◆ GIVEN INFORMATION ◆
━━━━━━━━━━

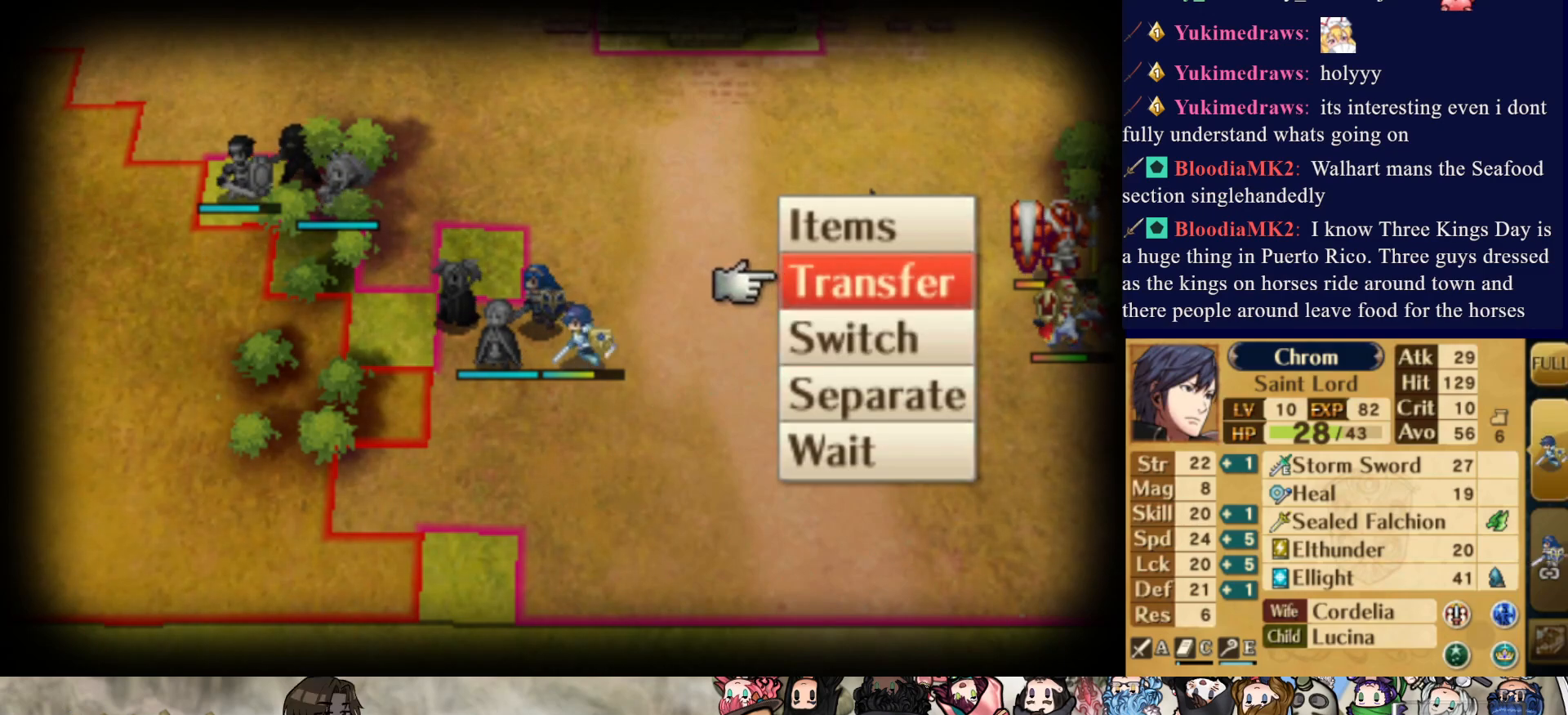
{"buttons": [], "events": []}
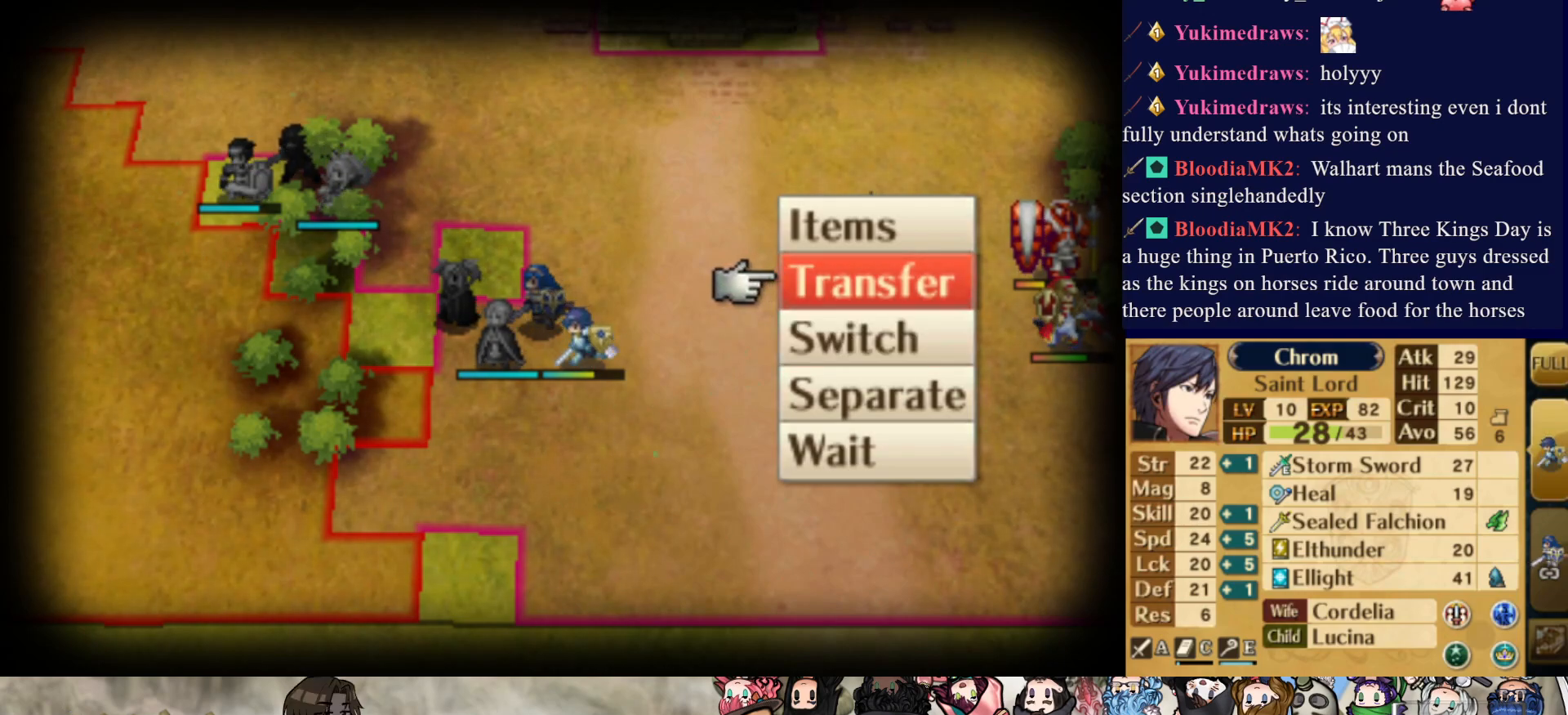
{"buttons": [], "events": []}
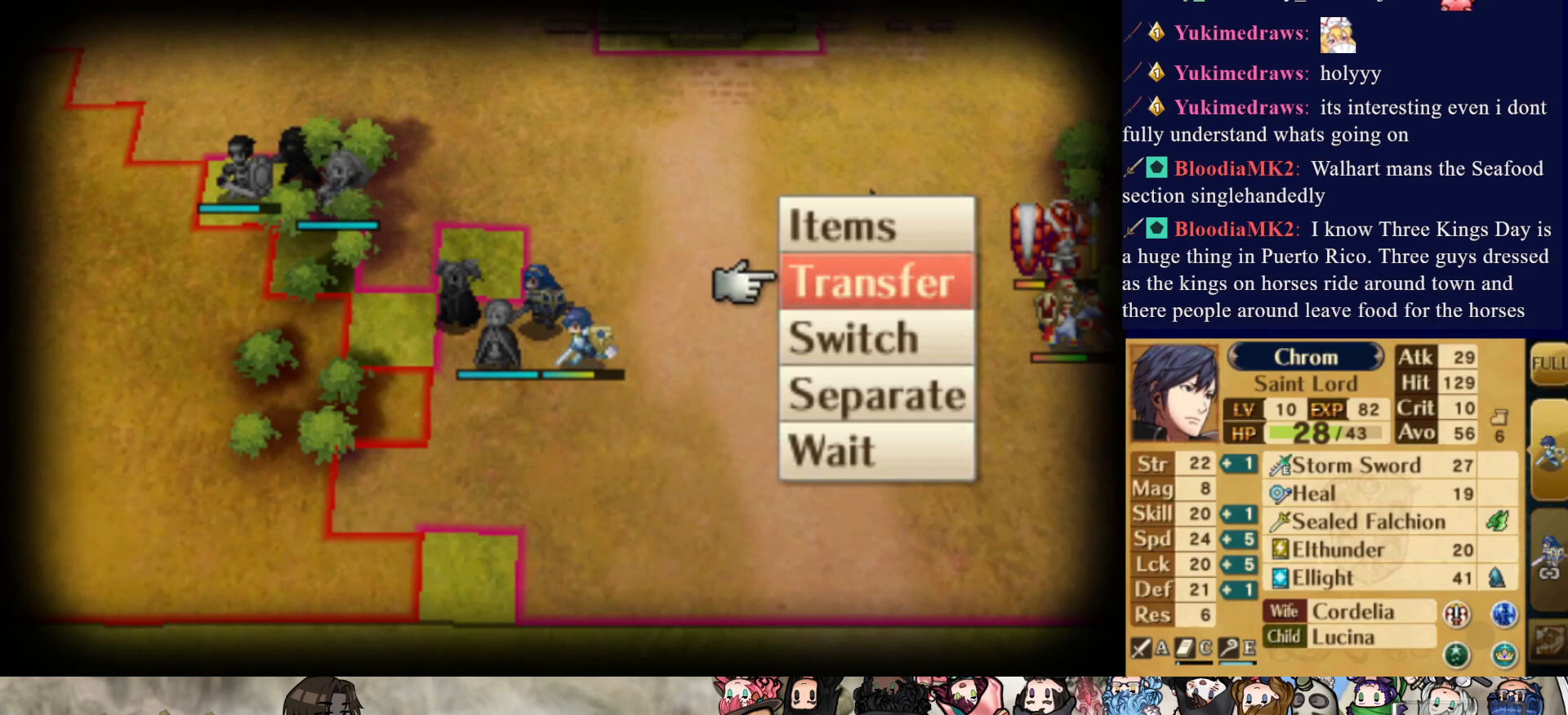
{"buttons": [], "events": [[17, "DPAD_DOWN", "down"], [133, "DPAD_DOWN", "up"], [333, "CIRCLE", "down"], [467, "CIRCLE", "up"]]}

━━━━━━━━━━

◆ PROBLEM REQUIREMENTS ◆
Write out the data above in full and exactly, but without the pictures.

◆ FINISHED TASK ◆
{"buttons": [], "events": []}
{"buttons": [], "events": []}
{"buttons": [], "events": [[17, "DPAD_DOWN", "down"], [133, "DPAD_DOWN", "up"], [333, "CIRCLE", "down"], [467, "CIRCLE", "up"]]}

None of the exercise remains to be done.